Zeitdruck, Arbeitskräftemangel und Bequemlichkeit sind schon jetzt Motive, um Arbeit und Kontrolle an KI-Systeme abzugeben, etwa in Verwaltung, Medizin, Justiz, Lehre, Logistik und Polizeifahndung. Dadurch verändern sich Wertungen und Verhaltensweisen. Nimmt eine KI eine medizinische Diagnose vor, tut sie dies nicht auf der Grundlage eingehender Untersuchungen individueller Erkrankungen bestimmter Menschen, sondern aufgrund von Vergleichsdaten nach statistischer Häufigkeit. „Classroom Analytics“ ermittelt auf der Grundlage von Audio- und Video-Vergleichsdaten die Aufmerksamkeit und emotionale Verfasstheit von Schulklassen. Wieder andere Programme errechnen Arbeitsmarktchancen von Personen oder Zuweisungen von Sozialleistungen. Schon jetzt zeigen Umfragen, dass Menschen algorithmisch erzeugten Ergebnissen mehr vertrauen als menschlichen (S. 32).

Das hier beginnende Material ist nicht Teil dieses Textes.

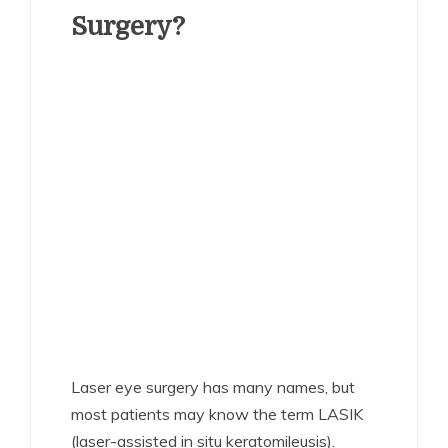
Surgery?
Laser eye surgery has many names, but
most patients may know the term LASIK
(laser-assisted in situ keratomileusis).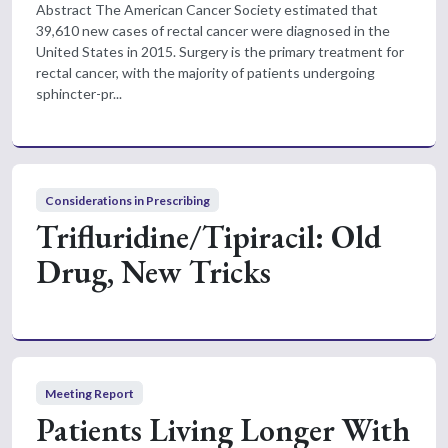
Abstract The American Cancer Society estimated that
39,610 new cases of rectal cancer were diagnosed in the
United States in 2015. Surgery is the primary treatment for
rectal cancer, with the majority of patients undergoing
sphincter-pr...
Considerations in Prescribing
Trifluridine/Tipiracil: Old
Drug, New Tricks
Meeting Report
Patients Living Longer With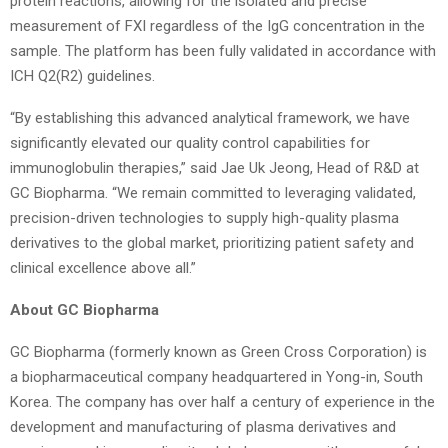
protein reactions, allowing for the isolated and precise
measurement of FXI regardless of the IgG concentration in the
sample. The platform has been fully validated in accordance with
ICH Q2(R2) guidelines.
“By establishing this advanced analytical framework, we have
significantly elevated our quality control capabilities for
immunoglobulin therapies,” said Jae Uk Jeong, Head of R&D at
GC Biopharma. “We remain committed to leveraging validated,
precision-driven technologies to supply high-quality plasma
derivatives to the global market, prioritizing patient safety and
clinical excellence above all.”
About GC Biopharma
GC Biopharma (formerly known as Green Cross Corporation) is
a biopharmaceutical company headquartered in Yong-in, South
Korea. The company has over half a century of experience in the
development and manufacturing of plasma derivatives and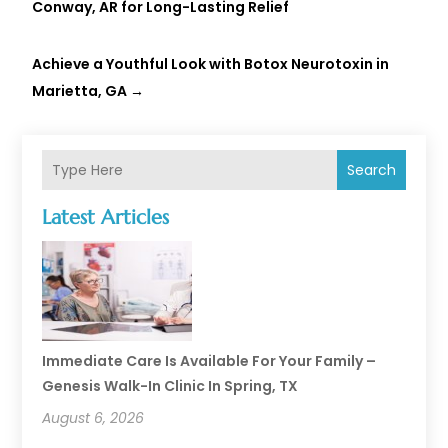
Conway, AR for Long-Lasting Relief
Achieve a Youthful Look with Botox Neurotoxin in
Marietta, GA
→
Search
Latest Articles
Immediate Care Is Available For Your Family –
Genesis Walk-In Clinic In Spring, TX
August 6, 2026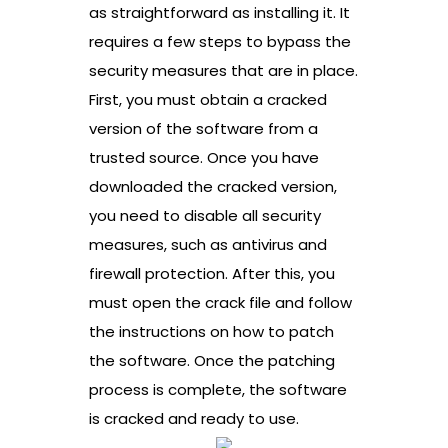
as straightforward as installing it. It
requires a few steps to bypass the
security measures that are in place.
First, you must obtain a cracked
version of the software from a
trusted source. Once you have
downloaded the cracked version,
you need to disable all security
measures, such as antivirus and
firewall protection. After this, you
must open the crack file and follow
the instructions on how to patch
the software. Once the patching
process is complete, the software
is cracked and ready to use.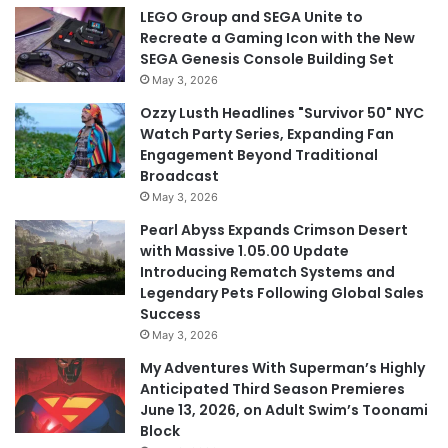
LEGO Group and SEGA Unite to
Recreate a Gaming Icon with the New
SEGA Genesis Console Building Set
May 3, 2026
Ozzy Lusth Headlines "Survivor 50" NYC
Watch Party Series, Expanding Fan
Engagement Beyond Traditional
Broadcast
May 3, 2026
Pearl Abyss Expands Crimson Desert
with Massive 1.05.00 Update
Introducing Rematch Systems and
Legendary Pets Following Global Sales
Success
May 3, 2026
My Adventures With Superman’s Highly
Anticipated Third Season Premieres
June 13, 2026, on Adult Swim’s Toonami
Block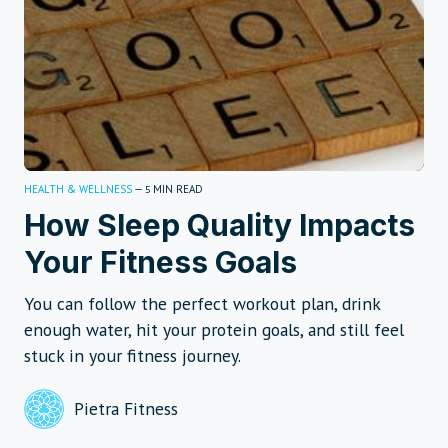
HEALTH & WELLNESS
—
MIN READ
5
How Sleep Quality Impacts
Your Fitness Goals
You can follow the perfect workout plan, drink
enough water, hit your protein goals, and still feel
stuck in your fitness journey.
Pietra Fitness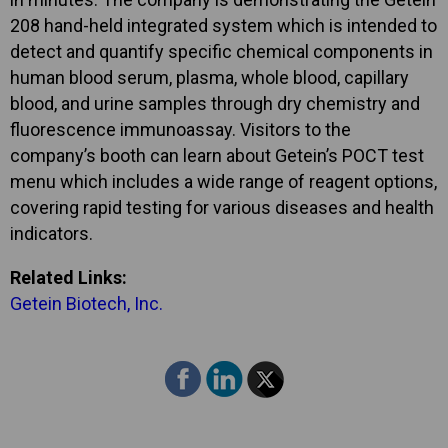
208 hand-held integrated system which is intended to
detect and quantify specific chemical components in
human blood serum, plasma, whole blood, capillary
blood, and urine samples through dry chemistry and
fluorescence immunoassay. Visitors to the
company’s booth can learn about Getein’s POCT test
menu which includes a wide range of reagent options,
covering rapid testing for various diseases and health
indicators.
Related Links:
Getein Biotech, Inc.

Das größte Problem sieht der Ethikrat in der Marktmacht weniger privater Konzerne in den USA und China, deren Plattformkapitalismus die öffentliche Kommunikation, Information und Meinungsbildung über Soziale Netzwerke prägt und durch Pro­filing, Microtargeting, Fake-News und automatisierte Bots manipuliert. Als Schreckensvision droht eine „Algokratie“ (S. 56), eine asoziale Herrschaft privatwirtschaftlich gesteuerter, profitorientierter Algorithmen über öffentlichen Diskurs und Gemeinwohl. Fatale Folgen für Privatleben und Gesellschaft hätten auch Hackerangriffe oder Stromausfälle, die an KI-Systeme delegierte Kompetenzen und systemrelevante Einrichtungen versagen lassen.

Armin Grunwald vom Institut für Technikfolgenabschätzung und Systemanalyse Karlsruhe skizzierte bei einem Vortrag in der Karl Rahner Akademie Köln Grundzüge der KI-Stellungnahme des Deutschen Ethikrats, dessen Mitglied er ist. Gegenüber der verbreiteten Ohnmacht angesichts von Digitalisierung und KI beharrte er darauf, dass Menschen im Gegensatz zu Maschinen zwischen Sein und Sollen unterscheiden und – weil sie „kontrafaktisch“ denken – auch bestehende Verhältnisse ändern und bessere Welten entwerfen können. Zugleich räumte er ein, dass gesetzliche Regulierungen dem technischen Fortschritt immer hinterher hinken, derweil OpenAI, ChatGPT und andere das online verfügbare geistige Eigentum zahlloser Autorinnen und Autoren plündern. Dieselbe Piraterie betreiben immer mehr handelsübliche KIs mit Texten, Fotos, Bildern, Filmen, Klängen, Musik. Was also ist der Mensch? Räuber und Beraubter? Vielfraß und Gefressener?